====== Record excerpts

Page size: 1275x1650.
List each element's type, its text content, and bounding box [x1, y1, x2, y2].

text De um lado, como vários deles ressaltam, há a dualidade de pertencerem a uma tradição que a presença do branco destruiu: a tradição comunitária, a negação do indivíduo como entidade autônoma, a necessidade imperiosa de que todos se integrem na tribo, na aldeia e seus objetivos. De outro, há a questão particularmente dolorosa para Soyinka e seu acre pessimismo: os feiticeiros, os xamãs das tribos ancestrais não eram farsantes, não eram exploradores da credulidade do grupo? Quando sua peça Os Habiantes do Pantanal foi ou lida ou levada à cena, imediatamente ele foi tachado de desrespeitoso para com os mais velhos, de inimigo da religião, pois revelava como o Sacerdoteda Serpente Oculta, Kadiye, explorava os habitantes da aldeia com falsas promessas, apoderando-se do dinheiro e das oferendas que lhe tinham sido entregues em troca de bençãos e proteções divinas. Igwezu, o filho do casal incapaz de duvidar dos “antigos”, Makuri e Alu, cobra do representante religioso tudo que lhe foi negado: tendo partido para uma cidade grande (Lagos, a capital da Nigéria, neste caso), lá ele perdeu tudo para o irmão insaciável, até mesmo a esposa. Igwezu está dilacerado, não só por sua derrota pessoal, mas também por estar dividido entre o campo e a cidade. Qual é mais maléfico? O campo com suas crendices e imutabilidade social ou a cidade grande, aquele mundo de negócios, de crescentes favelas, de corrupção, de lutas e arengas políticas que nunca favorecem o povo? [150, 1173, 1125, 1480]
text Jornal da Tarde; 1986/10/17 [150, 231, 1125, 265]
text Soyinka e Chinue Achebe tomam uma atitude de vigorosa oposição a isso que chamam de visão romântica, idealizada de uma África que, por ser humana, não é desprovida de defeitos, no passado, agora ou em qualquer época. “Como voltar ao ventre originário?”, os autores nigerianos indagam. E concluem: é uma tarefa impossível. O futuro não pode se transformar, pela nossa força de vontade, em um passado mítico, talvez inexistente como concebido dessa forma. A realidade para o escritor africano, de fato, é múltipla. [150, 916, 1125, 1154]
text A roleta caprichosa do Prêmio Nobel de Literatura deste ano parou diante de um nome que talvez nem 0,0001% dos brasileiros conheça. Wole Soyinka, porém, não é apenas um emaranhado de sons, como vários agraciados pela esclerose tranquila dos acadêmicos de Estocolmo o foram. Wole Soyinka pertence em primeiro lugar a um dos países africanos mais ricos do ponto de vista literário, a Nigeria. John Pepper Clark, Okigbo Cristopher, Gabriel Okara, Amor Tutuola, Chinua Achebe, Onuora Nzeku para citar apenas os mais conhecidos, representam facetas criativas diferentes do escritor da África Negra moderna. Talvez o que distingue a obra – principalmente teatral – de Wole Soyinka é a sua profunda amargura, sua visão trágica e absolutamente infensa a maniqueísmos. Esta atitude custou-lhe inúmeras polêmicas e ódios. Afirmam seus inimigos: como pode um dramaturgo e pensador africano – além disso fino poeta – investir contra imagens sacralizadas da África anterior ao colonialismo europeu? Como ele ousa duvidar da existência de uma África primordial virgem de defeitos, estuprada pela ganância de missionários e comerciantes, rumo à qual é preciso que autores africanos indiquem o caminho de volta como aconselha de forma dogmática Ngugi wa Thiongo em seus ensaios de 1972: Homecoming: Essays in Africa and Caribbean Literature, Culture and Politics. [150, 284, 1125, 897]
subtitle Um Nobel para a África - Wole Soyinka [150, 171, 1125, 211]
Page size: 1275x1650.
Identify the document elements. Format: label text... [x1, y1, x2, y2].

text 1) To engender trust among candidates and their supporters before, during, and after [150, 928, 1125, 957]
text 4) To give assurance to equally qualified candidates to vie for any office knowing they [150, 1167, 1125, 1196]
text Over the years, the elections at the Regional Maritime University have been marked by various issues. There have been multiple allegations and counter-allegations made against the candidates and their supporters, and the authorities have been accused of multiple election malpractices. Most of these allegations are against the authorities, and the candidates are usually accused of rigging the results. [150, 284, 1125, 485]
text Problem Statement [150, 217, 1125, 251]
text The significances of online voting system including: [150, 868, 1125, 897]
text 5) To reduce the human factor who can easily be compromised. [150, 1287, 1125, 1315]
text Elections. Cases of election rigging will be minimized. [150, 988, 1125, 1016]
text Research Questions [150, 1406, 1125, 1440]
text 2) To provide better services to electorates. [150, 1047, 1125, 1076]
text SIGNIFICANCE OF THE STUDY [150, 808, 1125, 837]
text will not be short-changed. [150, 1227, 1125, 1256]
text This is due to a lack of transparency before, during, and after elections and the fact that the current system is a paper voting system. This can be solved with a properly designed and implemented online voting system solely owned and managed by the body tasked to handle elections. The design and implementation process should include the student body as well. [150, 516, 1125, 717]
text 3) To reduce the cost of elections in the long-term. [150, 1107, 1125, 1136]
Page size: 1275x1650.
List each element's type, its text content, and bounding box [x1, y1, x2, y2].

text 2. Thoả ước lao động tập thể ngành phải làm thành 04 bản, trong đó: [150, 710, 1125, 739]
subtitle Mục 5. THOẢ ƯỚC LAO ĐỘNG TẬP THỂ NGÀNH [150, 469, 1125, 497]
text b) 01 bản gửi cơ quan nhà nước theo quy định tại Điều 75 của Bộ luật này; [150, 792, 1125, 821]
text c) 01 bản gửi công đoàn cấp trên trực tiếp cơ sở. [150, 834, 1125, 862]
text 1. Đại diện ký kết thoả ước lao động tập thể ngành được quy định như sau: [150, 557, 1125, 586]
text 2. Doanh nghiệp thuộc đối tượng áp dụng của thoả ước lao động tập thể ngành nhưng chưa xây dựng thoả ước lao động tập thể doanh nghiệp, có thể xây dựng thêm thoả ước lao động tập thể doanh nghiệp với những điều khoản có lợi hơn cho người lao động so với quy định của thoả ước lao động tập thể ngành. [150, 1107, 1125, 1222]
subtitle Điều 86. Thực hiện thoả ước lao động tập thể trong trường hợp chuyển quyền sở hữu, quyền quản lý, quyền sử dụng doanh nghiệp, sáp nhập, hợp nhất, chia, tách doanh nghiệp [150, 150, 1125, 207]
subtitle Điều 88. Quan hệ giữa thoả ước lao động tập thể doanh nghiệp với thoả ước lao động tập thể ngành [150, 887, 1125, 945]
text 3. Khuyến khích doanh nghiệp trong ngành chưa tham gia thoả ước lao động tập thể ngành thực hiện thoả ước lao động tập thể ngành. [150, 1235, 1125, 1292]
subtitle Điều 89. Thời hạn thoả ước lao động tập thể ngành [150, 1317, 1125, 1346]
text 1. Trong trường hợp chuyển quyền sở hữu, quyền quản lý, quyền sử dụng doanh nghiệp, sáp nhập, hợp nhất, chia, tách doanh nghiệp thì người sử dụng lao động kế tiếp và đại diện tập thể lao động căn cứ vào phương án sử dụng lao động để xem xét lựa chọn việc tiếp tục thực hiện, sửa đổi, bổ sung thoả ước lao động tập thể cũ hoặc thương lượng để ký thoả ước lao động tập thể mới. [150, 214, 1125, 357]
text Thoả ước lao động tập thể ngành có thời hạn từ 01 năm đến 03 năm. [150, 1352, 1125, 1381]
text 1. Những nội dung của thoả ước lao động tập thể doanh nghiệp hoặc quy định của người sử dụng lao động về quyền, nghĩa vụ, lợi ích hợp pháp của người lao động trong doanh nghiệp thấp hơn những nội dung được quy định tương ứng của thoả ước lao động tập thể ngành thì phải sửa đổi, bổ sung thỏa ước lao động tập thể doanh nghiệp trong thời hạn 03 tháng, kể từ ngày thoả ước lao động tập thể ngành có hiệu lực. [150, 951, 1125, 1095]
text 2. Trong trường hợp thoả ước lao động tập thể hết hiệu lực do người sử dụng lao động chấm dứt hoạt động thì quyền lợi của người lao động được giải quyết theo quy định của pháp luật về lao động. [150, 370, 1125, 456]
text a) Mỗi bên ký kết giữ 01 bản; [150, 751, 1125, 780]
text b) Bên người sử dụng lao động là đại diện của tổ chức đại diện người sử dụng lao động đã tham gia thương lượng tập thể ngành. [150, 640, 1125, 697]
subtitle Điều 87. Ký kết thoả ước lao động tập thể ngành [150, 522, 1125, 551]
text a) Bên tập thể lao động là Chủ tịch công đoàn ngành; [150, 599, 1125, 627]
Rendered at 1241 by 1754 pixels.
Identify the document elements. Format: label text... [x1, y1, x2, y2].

============

→ **Aim of the exercise**
Write out every line of the data that holds the word "nhập".

→ **Exercise solution**
subtitle Điều 86. Thực hiện thoả ước lao động tập thể trong trường hợp chuyển quyền sở hữu, quyền quản lý, quyền sử dụng doanh nghiệp, sáp nhập, hợp nhất, chia, tách doanh nghiệp [150, 150, 1125, 207]
text 1. Trong trường hợp chuyển quyền sở hữu, quyền quản lý, quyền sử dụng doanh nghiệp, sáp nhập, hợp nhất, chia, tách doanh nghiệp thì người sử dụng lao động kế tiếp và đại diện tập thể lao động căn cứ vào phương án sử dụng lao động để xem xét lựa chọn việc tiếp tục thực hiện, sửa đổi, bổ sung thoả ước lao động tập thể cũ hoặc thương lượng để ký thoả ước lao động tập thể mới. [150, 214, 1125, 357]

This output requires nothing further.